Ranger's return imminent
Forget Marek Malik, the Lightning might be getting defenseman Paul Ranger back for Thursday's game against the Islanders. We likely won't know officially until tomorrow, but Ranger on Monday flew to Birmingham, Ala., to consult with noted orthopedist James Andrews, who performed the arthroscopic surgery to repair a torn labrum in Ranger's right shoulder.
What would Ranger's return mean to a team that has struggled with the transition game?
"What would any best defenseman on the team coming back to the lineup mean?" coach Barry Melrose said. "That's what it means to us. We get another big body that skates well. He's important to us."
Rangers' confident first pass out of the defensive zone will be the biggest addition. Even Melrose has said the blue line has struggled with the transition because of a lack of composure in the defensive zone, where players are more likely to wrap the puck around the boards than hold for a second and look for a play.
Said Ranger: "I just want to get back in there and play."
As for Malik, he is not expected to show up until later in the week, perhaps Wednesday or Thursday. The thinking is the Lightning wants to see him skate first before making the signing official, but that is just me speculating.

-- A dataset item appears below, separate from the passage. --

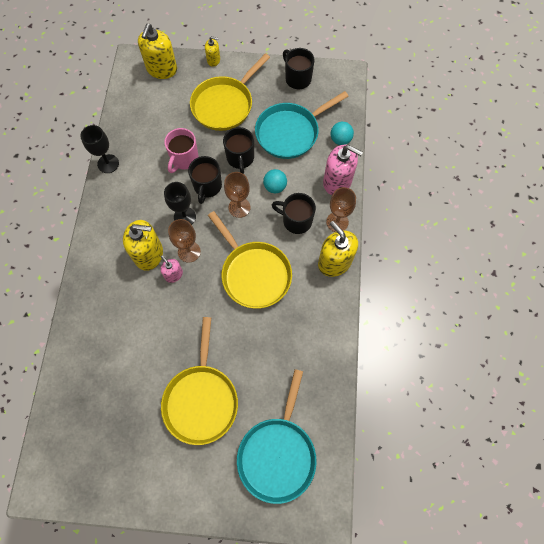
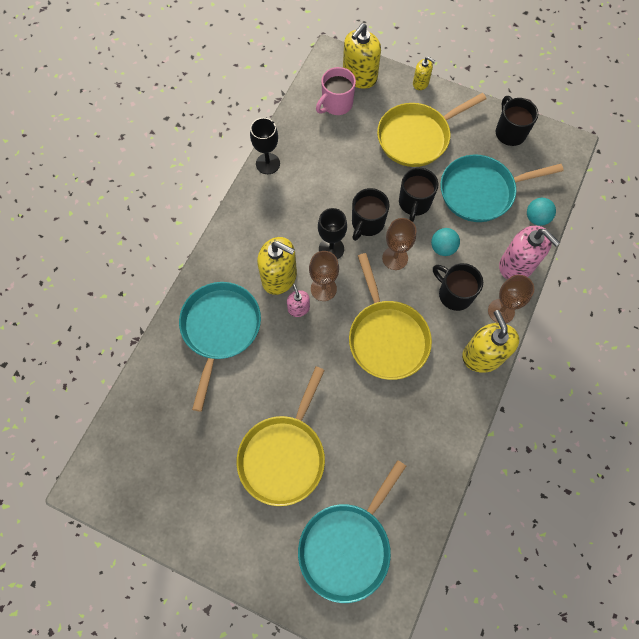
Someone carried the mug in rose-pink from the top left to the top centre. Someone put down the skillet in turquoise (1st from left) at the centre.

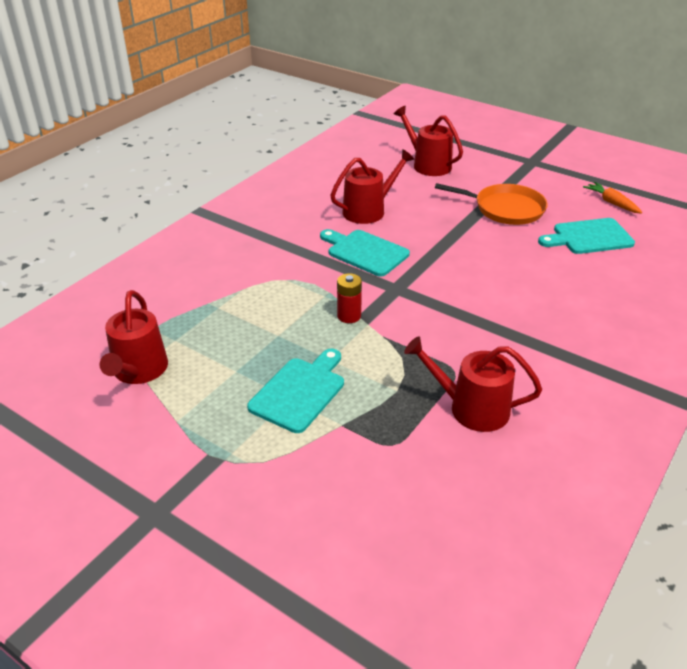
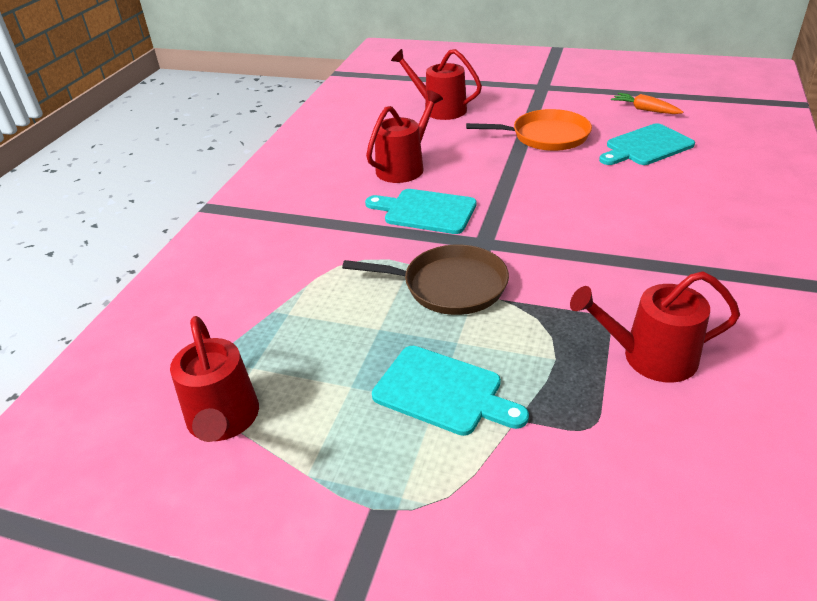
Someone swapped the power cell in scarlet at the centre for the skillet in russet at the centre. Someone rotated the chopping board in turquoise (1st from left in the first image) at the centre by 105 degrees clockwise.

Tomorrow's main story in the paper explores just what the heck is wrong with the Lightning so far. We know the obvious signs:
Not getting the puck and bodies to the net, a lack of production by star players, a transition game hindered, Melrose said, by the defense's lack of composure with the puck and a lack of physical play.
But Melrose and the players made the case on Monday that it comes back to play in the Lightning's defensive zone, not just by the defense but the forwards as well. Think back to Saturday's game with the Hurricanes. When Tampa Bay was aggressive and forcing the play, Carolina was on its heels and taking penalties and falling behind 3-0. But when Carolina surged, the Lightning retreated, almost conceding control of the puck in some cases. One of the goals in the Hurricanes' four-goal surge came after the team relentlessly cycled in the Lightning zone without challenge.
Said right wing Marty St. Louis: "We can't have a team cycle us to death for an extended time. You get tired when that happens, and once you get the puck, it's a dump-in and you're off the ice. You can't create like that. All five of us in the end zone, we have to find a way to break the cycles, get the puck back and get it out; not at the end of a shift when you've got to get off the ice. Break the cycles midway through shifts and you still have energy to go on offense."
Coach Barry Melrose addressed those concerns Monday at practice, pushing the players to battle in five-on-five drills and then in one-on-one puck battles.
"We're brutal at that," Melrose said of winning those battles. "If you're going to win in today's NHL, you have to win the physical battles. That's what we worked on (Monday). We'll work on them (Tuesday). We'll work on them Wednesday and continue to work on them."